**Task set**.
a. Extract the travel passage about the trip from the Mekong to Ubon Ratchathani in full, word for word.
b. Copy everything in the records from the line containing "This event has ended" down to the end of the records, both ends included.

**Text shown**.

Near the junction with the main road was a duck farm, the residents becoming very excited when they saw us.
|Duck Farm, Champasak|
We wiled away the next morning in similar fashion, sitting by the river and writing diaries or blogs. The Mekong flowed steadily, we saw a couple of people fishing and a ferry working its way slowly across, but largely all was quiet. An upright reed floated past and we speculated as to whether there was a spy below it breathing through the stem – it used to happen regularly in stories in our childhood.
We drove north along the Mekong as far as Pakse, then turned west towards the Chong Mek border crossing. Leaving the van we crossed on foot while the driver endured his own formalities. We spent the last of our kip on a big bag of Bolaven Coffee to take home and some taro crisps to eat on the train.
The border crossing was quiet and took only minutes. Soon we were back on the road, though now driving on the left, heading for Ubon Ratchathani.
When you have a first class ticket on Thai railways they certainly look after you. As soon as we reached Ubon Ratchathani railway station we were escorted to the first class waiting room and plied with tea, coffee and cake. At the appointed time they led the twenty of us, largely Thais as few tourists find their way here, to the train and showed us to our compartments. Diminutive Thai girls struggled to manhandle our cases, but offers of help were not welcome, first class passengers should not lift their own luggage, even if physically better equipped to do so.

**Provided records**.
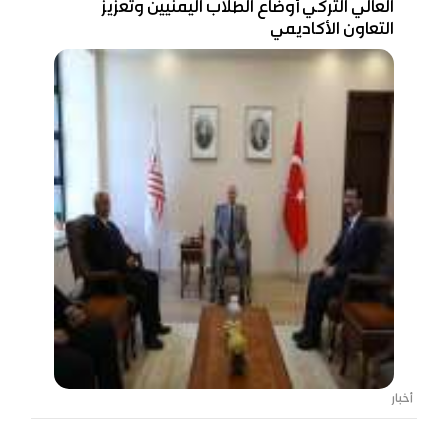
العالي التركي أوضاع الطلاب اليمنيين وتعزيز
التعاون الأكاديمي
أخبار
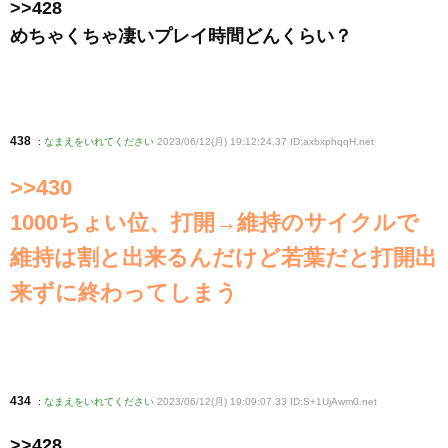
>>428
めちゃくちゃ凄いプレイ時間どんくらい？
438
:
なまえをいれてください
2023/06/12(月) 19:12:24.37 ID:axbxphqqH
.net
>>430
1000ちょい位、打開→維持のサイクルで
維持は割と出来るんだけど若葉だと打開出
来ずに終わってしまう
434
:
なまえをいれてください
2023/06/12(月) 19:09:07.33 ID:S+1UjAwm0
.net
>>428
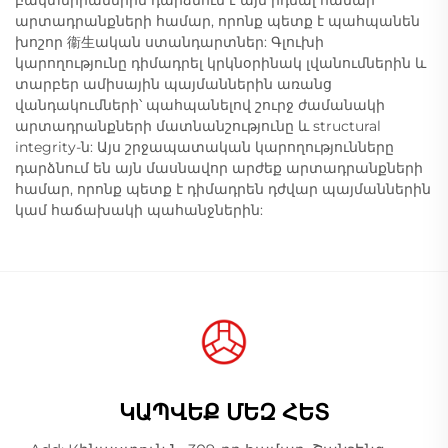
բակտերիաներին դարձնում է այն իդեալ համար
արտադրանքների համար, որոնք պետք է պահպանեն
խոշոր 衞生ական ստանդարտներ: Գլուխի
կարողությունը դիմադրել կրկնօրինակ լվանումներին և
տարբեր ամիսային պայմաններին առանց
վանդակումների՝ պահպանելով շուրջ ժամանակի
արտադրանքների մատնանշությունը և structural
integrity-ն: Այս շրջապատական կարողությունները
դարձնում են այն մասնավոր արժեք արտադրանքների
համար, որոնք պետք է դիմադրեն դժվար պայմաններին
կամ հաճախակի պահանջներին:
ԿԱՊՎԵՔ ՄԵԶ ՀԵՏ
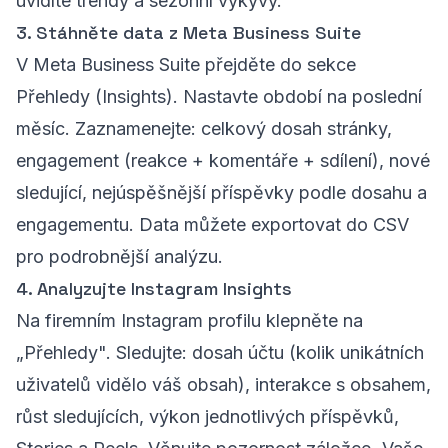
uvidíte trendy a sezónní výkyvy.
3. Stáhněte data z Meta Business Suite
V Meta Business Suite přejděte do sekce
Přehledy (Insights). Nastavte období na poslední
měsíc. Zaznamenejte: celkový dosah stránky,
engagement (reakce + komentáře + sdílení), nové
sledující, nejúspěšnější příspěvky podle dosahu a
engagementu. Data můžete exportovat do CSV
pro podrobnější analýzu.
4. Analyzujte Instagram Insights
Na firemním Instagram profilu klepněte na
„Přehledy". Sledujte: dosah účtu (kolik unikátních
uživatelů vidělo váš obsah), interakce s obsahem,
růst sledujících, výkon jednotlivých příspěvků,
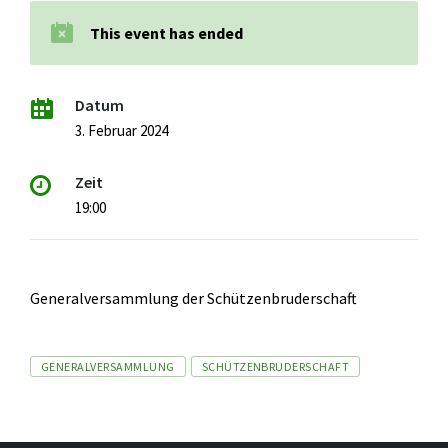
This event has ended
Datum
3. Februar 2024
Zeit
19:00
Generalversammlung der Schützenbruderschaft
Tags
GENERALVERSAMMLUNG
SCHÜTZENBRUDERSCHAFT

**Responses by task**.
a.
Near the junction with the main road was a duck farm, the residents becoming very excited when they saw us.
|Duck Farm, Champasak|
We wiled away the next morning in similar fashion, sitting by the river and writing diaries or blogs. The Mekong flowed steadily, we saw a couple of people fishing and a ferry working its way slowly across, but largely all was quiet. An upright reed floated past and we speculated as to whether there was a spy below it breathing through the stem – it used to happen regularly in stories in our childhood.
We drove north along the Mekong as far as Pakse, then turned west towards the Chong Mek border crossing. Leaving the van we crossed on foot while the driver endured his own formalities. We spent the last of our kip on a big bag of Bolaven Coffee to take home and some taro crisps to eat on the train.
The border crossing was quiet and took only minutes. Soon we were back on the road, though now driving on the left, heading for Ubon Ratchathani.
When you have a first class ticket on Thai railways they certainly look after you. As soon as we reached Ubon Ratchathani railway station we were escorted to the first class waiting room and plied with tea, coffee and cake. At the appointed time they led the twenty of us, largely Thais as few tourists find their way here, to the train and showed us to our compartments. Diminutive Thai girls struggled to manhandle our cases, but offers of help were not welcome, first class passengers should not lift their own luggage, even if physically better equipped to do so.

b.
This event has ended
Datum
3. Februar 2024
Zeit
19:00
Generalversammlung der Schützenbruderschaft
Tags
GENERALVERSAMMLUNG
SCHÜTZENBRUDERSCHAFT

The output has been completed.